Il faut douze ans à Marc Caro pour retrouver le chemin des plateaux et s’atteler à la réalisation de son premier long métrage en solo. Ce sera Dante 01,
combat christique
du bien divin et miraculeux contre le mal des avides progrès technologiques dans le huis-clos claustrophobique d’une station spatiale aux frontières d’un ardent soleil.
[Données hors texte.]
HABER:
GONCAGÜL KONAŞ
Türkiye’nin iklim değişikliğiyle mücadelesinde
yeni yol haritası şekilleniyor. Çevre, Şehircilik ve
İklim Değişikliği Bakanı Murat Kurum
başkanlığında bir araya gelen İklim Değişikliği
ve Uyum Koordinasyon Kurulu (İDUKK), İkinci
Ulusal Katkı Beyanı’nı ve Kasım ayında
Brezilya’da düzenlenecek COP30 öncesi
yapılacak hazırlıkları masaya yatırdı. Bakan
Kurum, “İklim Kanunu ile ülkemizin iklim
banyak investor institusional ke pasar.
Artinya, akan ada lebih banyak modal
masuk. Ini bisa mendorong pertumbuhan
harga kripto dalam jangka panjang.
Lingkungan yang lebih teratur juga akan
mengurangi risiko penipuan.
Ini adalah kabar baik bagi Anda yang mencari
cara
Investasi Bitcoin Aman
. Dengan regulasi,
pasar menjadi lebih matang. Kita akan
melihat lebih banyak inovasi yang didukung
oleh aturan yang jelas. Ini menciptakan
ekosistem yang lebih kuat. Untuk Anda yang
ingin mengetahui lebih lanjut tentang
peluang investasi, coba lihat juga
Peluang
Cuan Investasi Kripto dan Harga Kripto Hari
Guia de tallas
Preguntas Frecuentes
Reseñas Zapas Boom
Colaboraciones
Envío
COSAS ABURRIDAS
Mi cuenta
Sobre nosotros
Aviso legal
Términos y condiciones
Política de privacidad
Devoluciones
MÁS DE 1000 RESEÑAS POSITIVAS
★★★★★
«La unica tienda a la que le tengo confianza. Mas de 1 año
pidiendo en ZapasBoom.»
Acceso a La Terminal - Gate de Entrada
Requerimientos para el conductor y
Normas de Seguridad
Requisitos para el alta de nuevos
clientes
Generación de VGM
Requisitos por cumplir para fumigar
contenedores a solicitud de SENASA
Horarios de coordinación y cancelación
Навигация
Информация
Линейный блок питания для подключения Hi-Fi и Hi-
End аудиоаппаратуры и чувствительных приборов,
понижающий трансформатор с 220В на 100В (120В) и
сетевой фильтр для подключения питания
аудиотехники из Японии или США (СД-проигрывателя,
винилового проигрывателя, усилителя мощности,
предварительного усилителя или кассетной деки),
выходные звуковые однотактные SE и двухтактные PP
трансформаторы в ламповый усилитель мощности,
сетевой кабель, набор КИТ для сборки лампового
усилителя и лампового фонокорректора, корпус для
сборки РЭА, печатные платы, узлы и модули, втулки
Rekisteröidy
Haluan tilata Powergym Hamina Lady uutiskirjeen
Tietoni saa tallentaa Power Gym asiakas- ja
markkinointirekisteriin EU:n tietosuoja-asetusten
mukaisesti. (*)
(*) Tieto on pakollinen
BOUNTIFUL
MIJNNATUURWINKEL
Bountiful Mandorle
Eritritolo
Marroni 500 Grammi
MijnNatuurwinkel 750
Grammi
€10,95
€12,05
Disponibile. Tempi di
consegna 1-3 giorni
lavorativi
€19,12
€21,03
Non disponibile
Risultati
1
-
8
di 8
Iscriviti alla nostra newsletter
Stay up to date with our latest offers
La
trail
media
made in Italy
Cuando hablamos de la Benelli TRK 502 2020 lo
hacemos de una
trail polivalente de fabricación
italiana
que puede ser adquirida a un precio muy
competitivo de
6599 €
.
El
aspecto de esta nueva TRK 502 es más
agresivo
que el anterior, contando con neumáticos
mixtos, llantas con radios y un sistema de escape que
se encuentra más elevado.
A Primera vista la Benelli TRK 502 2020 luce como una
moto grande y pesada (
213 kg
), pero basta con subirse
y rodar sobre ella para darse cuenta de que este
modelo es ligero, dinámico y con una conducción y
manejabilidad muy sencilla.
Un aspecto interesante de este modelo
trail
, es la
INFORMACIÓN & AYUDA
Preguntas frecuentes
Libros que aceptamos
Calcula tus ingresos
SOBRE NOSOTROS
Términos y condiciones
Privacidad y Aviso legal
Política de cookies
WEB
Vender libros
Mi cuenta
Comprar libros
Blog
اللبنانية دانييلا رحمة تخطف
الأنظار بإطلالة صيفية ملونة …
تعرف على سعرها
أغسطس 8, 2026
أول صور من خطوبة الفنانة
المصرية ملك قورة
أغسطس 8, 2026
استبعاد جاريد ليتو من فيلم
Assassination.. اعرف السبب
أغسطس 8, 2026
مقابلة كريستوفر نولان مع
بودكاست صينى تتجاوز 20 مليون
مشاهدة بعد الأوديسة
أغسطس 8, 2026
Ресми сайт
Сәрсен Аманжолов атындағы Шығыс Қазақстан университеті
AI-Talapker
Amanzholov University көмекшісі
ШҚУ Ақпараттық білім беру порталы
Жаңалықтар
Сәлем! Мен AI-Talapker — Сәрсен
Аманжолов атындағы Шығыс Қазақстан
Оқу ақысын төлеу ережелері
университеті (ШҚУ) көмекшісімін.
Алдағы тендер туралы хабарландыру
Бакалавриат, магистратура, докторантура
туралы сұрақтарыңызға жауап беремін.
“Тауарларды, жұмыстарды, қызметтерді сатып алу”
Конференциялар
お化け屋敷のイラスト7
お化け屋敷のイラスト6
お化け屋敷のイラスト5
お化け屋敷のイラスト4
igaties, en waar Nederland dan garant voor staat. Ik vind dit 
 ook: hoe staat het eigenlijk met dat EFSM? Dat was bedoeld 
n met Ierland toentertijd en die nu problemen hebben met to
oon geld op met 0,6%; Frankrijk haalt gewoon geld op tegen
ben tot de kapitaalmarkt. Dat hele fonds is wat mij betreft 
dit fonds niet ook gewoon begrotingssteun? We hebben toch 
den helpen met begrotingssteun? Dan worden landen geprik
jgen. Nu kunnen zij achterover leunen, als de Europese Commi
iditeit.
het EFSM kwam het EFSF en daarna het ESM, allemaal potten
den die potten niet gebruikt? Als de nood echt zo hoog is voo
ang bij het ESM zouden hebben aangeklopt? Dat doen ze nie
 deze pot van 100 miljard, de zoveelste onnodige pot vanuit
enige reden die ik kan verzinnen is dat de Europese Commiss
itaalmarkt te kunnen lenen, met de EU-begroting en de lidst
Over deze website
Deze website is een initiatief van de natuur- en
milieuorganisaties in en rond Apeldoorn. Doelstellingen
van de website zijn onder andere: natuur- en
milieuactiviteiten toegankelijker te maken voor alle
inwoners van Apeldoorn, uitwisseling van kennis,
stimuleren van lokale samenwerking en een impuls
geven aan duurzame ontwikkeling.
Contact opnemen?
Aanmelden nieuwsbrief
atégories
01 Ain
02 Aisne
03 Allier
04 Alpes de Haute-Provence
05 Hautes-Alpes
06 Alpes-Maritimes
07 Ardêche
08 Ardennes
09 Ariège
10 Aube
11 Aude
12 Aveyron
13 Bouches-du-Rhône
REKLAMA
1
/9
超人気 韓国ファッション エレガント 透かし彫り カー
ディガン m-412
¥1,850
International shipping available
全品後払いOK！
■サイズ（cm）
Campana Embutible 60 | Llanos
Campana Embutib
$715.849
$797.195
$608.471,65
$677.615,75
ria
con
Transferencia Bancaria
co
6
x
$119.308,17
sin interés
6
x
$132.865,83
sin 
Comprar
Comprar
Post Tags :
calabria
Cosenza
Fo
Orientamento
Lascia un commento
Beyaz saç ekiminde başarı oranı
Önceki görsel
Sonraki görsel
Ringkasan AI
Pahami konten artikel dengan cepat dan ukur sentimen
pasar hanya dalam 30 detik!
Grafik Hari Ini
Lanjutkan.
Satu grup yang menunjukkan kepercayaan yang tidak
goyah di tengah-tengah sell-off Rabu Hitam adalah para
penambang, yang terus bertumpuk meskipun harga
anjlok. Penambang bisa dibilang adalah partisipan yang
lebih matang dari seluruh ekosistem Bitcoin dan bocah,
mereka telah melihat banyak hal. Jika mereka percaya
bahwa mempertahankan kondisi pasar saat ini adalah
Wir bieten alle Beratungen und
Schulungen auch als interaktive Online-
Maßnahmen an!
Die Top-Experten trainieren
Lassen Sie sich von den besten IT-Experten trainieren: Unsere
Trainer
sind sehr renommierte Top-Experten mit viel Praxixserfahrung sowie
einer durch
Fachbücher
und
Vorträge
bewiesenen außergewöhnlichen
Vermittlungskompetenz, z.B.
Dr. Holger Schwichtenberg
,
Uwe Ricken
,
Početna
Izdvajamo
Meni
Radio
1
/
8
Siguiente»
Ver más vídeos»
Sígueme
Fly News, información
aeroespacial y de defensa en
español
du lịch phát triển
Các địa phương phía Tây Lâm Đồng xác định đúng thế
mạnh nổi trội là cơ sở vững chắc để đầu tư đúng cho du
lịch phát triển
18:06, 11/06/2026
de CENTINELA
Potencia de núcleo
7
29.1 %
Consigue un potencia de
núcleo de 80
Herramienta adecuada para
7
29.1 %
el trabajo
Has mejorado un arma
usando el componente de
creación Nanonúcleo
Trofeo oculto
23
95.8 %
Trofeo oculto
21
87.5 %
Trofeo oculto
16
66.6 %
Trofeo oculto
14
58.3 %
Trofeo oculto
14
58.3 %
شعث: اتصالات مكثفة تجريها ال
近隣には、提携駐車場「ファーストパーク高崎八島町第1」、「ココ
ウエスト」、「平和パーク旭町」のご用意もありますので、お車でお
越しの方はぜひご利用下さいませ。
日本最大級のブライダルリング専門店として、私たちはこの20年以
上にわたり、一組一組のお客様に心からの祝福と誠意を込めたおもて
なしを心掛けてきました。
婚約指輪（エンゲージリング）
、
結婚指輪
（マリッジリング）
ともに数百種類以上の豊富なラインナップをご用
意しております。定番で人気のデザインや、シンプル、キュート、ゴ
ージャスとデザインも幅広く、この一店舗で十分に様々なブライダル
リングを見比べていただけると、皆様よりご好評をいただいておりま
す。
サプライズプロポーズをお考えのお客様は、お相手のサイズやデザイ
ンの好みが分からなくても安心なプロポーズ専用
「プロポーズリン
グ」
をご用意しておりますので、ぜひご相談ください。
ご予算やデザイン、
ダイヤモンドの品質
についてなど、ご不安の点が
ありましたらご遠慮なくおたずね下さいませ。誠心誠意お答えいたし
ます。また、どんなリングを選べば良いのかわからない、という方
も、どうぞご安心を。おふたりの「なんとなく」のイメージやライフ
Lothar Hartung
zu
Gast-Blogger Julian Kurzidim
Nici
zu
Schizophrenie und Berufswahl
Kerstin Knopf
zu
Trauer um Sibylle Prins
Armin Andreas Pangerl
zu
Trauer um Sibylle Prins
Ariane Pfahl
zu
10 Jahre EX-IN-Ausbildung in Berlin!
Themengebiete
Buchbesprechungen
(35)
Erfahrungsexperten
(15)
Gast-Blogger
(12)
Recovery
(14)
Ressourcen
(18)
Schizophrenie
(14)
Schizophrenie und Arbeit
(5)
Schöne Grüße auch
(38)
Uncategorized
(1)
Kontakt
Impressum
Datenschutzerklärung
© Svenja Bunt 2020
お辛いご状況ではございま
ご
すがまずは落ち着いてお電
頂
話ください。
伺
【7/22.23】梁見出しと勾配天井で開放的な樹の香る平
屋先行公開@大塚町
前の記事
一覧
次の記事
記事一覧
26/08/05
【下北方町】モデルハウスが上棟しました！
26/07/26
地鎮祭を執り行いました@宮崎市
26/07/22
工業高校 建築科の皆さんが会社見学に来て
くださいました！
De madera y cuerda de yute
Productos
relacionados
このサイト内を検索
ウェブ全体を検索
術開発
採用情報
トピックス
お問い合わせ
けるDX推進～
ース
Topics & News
Deux nouveaux arrivants « aux portes de l’enfer » dérèglent le train-train des occupants : un prisonnier inconnu, désorienté sous une vision troublée, et une jeune généticienne arriviste et hautaine. Ils rejoignent là la lie de l’humanité, les trognes de Dominique Pinon, François Levantal, Bruno Lochet, François Hadji-Lazaro, Yann Collette et Lofti Yahya-Jedidi, et deux médecins aux noms en adéquation avec leur fonction de gardiens de ces portes : Charon, Gérarld Laroche, et Perséphone, Simone Maicanescu. Casting agréable mais très inégal où certains font ce qu’ils savent, où d’autres se révèlent. Où d’autres encore se plantent lamentablement sans que cela n’ait jamais semblé déranger le metteur en scène. Au centre, Lambert Wilson, le messie des lieux, compose avec justesse la douleur sourde qui tend les chairs de cet
étranger mutique et désemparé.
Finies les mécaniques complexes à l’œuvre dans Delicatessen ou La Cité des Enfants Perdus. Seul, Marc Caro simplifie le scénario pour se concentrer sur le visuel et le son. Les influences sont nombreuses, à commencer par l’évidence d’Alien qui hantait déjà les courts-métrages du réalisateur et de son ancien compère plus de vingt ans auparavant : couloirs étroits et déserts dans l’espace, même le mirage palpitant que dévore à pleines mains le christ perdu là est une larve des parasites dessinés par HR Giger, même l’idée de cette station prison rappelle la quadrilogie. On retrouve aussi beaucoup du Bunker de la Dernière Rafale, court co-réalisé avec Jean-Pierre Jeunet, dans les crânes chauves de l’équipage, l’enfermement, les effets visuels tournés vers l’expérimental, le dérèglement systématique du huis-clos. Mais pour agréables qu’elles soient, les références ne font pas le scénario, et l’abandon des mécaniques pour aller raconter l’ésotérique,
l’avènement d’un christ
capable pour sauver trois pèlerins d’éteindre un soleil, a certes ses charmes graphiques sur l’équilibre entre fascination du vide sidéral et effets visuels expérimentaux, et pourtant ne suffit pas ; il sonne comme un creux dans l’espace laissé vacant. La réalisation est enlevée, le rythme bien trouvé, mais le creux scénaristique empêche les comédiens et l’auteur de trouver le ton de l’angoisse, le poids des enjeux.
Restent de belles prières crucifiées sur l’autel de la naïveté intacte de ce créateur.